Matía Barzic

Personal information
- Full name: Matía Barzic Gutiérrez
- Date of birth: 31 May 2004 (age 22)
- Place of birth: Madrid, Spain
- Height: 1.90 m (6 ft 3 in)
- Position: Centre-back

Team information
- Current team: Elche

Youth career
- 2012–2023: Atlético Madrid

Senior career*
- Years: Team / Apps / (Gls)
- 2023–2025: Elche B / 38 / (3)
- 2024–: Elche / 8 / (0)
- 2025: → Eldense (loan) / 14 / (0)
- 2025–2026: → Cultural Leonesa (loan) / 34 / (2)

International career^{‡}
- 2024–: Croatia U21 / 1 / (0)

= Matía Barzic =

Spanish footballer (born 2004)

Matía Barzic Gutiérrez (Barzić; born 31 May 2004) is a professional footballer who plays as a centre-back for Spanish club Elche CF. Born in Spain, he represents Croatia internationally.

==Club career==
Born in Madrid to a Croatian father Mate Barzić and a Spanish mother Paloma Gutiérrez, Barzic was an Atlético Madrid youth graduate. On 19 July 2023, after finishing his formation, he signed for Elche CF and was assigned to the reserves in Tercera Federación.

Barzic made his senior debut on 10 September 2023, starting in a 2–0 away win over CF Gandía, and scored his first goal six days later by netting the winner in a 1–0 home success over FC Jove Español San Vicente. He was an undisputed starter for the B's during the campaign, scoring twice in 33 appearances as they achieved promotion to Segunda Federación.
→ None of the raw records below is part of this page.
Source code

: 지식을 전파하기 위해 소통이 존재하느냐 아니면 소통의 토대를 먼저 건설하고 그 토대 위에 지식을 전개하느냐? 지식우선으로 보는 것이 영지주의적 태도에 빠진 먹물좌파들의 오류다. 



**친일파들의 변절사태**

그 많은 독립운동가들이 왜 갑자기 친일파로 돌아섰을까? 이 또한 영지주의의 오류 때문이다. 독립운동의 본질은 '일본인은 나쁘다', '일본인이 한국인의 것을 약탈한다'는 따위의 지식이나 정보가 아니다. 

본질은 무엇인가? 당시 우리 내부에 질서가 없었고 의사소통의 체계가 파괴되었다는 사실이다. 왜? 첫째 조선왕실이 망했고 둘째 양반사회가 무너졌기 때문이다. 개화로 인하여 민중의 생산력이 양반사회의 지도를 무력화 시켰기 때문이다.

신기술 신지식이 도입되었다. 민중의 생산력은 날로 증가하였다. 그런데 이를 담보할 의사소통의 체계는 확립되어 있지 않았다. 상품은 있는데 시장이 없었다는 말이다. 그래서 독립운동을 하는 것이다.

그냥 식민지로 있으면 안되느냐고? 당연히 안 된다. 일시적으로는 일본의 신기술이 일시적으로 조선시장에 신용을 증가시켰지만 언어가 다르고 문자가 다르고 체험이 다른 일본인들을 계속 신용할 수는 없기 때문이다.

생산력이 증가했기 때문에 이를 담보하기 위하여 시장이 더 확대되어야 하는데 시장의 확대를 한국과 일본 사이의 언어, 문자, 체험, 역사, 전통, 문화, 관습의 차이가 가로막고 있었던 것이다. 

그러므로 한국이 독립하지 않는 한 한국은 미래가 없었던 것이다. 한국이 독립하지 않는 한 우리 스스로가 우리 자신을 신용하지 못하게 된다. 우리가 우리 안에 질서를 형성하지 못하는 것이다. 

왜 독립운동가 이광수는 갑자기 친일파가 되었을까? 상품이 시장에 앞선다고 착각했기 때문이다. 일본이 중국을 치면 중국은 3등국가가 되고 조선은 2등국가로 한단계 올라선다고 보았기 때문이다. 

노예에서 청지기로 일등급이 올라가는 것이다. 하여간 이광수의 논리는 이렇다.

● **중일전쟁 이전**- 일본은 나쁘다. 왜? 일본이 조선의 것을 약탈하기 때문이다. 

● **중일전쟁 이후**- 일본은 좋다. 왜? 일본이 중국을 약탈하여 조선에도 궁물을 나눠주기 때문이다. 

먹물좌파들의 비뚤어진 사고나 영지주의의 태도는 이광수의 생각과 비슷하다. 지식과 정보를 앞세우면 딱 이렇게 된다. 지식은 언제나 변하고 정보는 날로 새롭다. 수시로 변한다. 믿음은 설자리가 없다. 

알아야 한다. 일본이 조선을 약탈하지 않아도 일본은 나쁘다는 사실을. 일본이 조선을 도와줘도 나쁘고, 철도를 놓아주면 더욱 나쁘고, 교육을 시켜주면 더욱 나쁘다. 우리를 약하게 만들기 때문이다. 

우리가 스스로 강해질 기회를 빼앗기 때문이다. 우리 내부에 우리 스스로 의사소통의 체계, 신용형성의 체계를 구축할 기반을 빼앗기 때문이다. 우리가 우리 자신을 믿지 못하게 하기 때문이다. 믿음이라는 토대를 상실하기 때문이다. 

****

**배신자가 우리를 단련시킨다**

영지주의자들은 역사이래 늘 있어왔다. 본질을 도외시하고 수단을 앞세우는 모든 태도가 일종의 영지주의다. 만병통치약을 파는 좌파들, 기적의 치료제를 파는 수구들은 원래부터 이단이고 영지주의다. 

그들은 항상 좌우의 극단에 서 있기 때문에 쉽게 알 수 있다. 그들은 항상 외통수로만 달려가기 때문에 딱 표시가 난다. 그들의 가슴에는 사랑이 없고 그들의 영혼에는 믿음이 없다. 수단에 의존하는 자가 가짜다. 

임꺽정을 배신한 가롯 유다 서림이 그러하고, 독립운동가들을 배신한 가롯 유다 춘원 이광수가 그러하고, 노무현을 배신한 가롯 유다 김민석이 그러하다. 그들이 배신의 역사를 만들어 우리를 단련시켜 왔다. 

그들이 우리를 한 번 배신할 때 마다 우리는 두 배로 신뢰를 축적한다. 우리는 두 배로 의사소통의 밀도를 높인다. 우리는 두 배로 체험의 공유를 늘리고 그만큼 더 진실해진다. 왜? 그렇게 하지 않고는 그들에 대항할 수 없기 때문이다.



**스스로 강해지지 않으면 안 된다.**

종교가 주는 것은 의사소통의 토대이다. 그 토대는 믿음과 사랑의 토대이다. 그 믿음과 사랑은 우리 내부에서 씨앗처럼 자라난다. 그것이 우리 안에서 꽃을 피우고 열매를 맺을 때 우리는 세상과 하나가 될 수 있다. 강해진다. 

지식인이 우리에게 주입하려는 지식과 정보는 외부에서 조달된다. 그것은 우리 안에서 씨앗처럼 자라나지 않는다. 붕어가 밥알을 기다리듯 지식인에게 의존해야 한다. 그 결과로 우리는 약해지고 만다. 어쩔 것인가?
Barzic made his first team debut with the Franjiverdes on 18 August 2024, starting in a 1–0 Segunda División home loss to SD Huesca. The following 26 January, he joined fellow second division side CD Eldense on loan until the end of the season.

On 15 August 2025, Barzic moved to Cultural y Deportiva Leonesa also in the second division on a one-year loan deal. Upon returning, he renewed his contract until 2030 on 14 August 2026.

==International career==
On 24 September 2024, Barzic was called up to the Croatia national under-21 team.